Il faut dire que les auteurs (Audiard, de concert avec Deray) n’ont pas opté pour la facilité avec cette histoire policière qui s’inscrit à la fois dans la veine du film noir des années 40 et la vague du thriller érotique qui émerge au début des années 80 depuis les Etats-Unis (La fièvre au corps ou Le facteur sonne toujours deux fois par exemple). Si l’intrigue est posée avec un certain talent, le personnage très ambigu du flic incarné par Michel Serrault déstabilise assez rapidement le spectateur.
Misanthrope visiblement dégoûté par l’espèce humaine – on ne saura d’ailleurs jamais pourquoi – le flic se met peu à peu à la place de la victime afin de ressentir ses émotions et de mieux appréhender les motivations de l’assassin. Cette identification totale d’un homme pour un autre rappelle notamment le Locataire de Polanski, même si Deray n’arrive jamais à transmettre au spectateur le trouble de la situation.
Face à un Michel Serrault convaincant, Charlotte Rampling interprète les vamps avec une forte dose de sensualité, et même de sexualité.

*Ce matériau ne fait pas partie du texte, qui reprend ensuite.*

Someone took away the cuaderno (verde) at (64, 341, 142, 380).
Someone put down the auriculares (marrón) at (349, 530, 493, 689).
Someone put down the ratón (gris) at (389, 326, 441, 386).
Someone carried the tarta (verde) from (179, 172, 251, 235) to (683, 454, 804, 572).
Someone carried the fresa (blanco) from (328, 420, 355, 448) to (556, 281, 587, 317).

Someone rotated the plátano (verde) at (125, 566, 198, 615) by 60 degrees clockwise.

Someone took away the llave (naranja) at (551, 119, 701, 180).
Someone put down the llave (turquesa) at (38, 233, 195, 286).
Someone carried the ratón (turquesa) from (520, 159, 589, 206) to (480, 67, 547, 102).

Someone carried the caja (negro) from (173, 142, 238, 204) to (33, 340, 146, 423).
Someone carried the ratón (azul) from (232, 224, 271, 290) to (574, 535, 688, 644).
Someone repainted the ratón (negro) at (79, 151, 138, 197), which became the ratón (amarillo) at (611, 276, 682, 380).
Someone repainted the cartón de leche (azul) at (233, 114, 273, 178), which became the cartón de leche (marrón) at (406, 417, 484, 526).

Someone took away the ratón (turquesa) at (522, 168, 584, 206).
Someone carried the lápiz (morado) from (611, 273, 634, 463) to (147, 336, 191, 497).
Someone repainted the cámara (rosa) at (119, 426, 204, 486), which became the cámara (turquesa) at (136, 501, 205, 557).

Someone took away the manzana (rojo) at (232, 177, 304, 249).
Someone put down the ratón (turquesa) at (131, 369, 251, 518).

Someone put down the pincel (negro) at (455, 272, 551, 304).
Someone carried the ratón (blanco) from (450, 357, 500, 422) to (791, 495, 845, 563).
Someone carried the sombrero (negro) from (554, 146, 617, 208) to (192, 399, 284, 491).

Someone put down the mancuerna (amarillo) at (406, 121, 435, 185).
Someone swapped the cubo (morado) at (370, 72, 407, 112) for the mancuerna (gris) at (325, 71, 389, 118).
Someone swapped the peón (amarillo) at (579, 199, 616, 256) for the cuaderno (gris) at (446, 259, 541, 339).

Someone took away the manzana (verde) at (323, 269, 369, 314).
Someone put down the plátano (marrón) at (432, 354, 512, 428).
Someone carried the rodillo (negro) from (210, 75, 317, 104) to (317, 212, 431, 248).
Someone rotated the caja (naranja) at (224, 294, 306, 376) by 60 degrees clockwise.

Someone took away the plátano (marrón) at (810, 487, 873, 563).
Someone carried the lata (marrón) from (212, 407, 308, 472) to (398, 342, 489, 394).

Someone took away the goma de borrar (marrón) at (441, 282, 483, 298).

Pourtant, le couple, assez mal assorti, ne fonctionne jamais vraiment à l’écran et le spectateur demeure étranger au trouble qui s’empare des personnages. Parmi les rôles secondaires, on peut se régaler de la présence de futures vedettes du cinéma français. Ainsi, Jean-Pierre Darroussin, Jean-Pierre Bacri et Gérard Darmon composent des figures sympathiques que l’on a plaisir à retrouver très jeunes. Plutôt bon dans un emploi pourtant pas évident, le jeune espoir Xavier Deluc fait également le job. De quoi faire regretter sa longue absence des écrans de cinéma à partir de la fin des années 80, lui qui s’est ensuite partagé entre théâtre et télévision.
Pourtant, le principal défaut d’On ne meurt que deux fois (1985) vient du manque d’inspiration de la réalisation de Jacques Deray. Si le cinéaste a été pendant longtemps à l’aise dans l’action, il semble bien plus laborieux dès qu’il faut aborder des personnages plus ambigus. La plupart de ses œuvres plus personnelles souffrent d’ailleurs de ce même défaut, à savoir une réalisation atone, voire morne, se calquant sur un format télévisuel qui a bien mal vieilli. D’ailleurs, ce long-métrage entame une lente période de déclin pour le cinéaste qui a enchaîné ensuite les contre-performances avec Le solitaire (1987), Netchaïev est de retour (1991) et ceci jusqu’au naufrage de L’ours en peluche en 1994.
Pétri de bonnes idées narratives et doté d’une atmosphère sombre qui aurait dû nous séduire, On ne meurt que deux fois n’est donc absolument pas passionnant et constitue une sacrée déception en regard de son potentiel élevé. Cela ne l’a pas empêché de séduire encore un million de spectateurs sur tout le territoire national au mois d’octobre 1985 – une légère déception, donc – et de recueillir huit nominations aux Césars 1986. Seul le directeur de la photographie Jean Penzer est reparti avec le précieux trophée.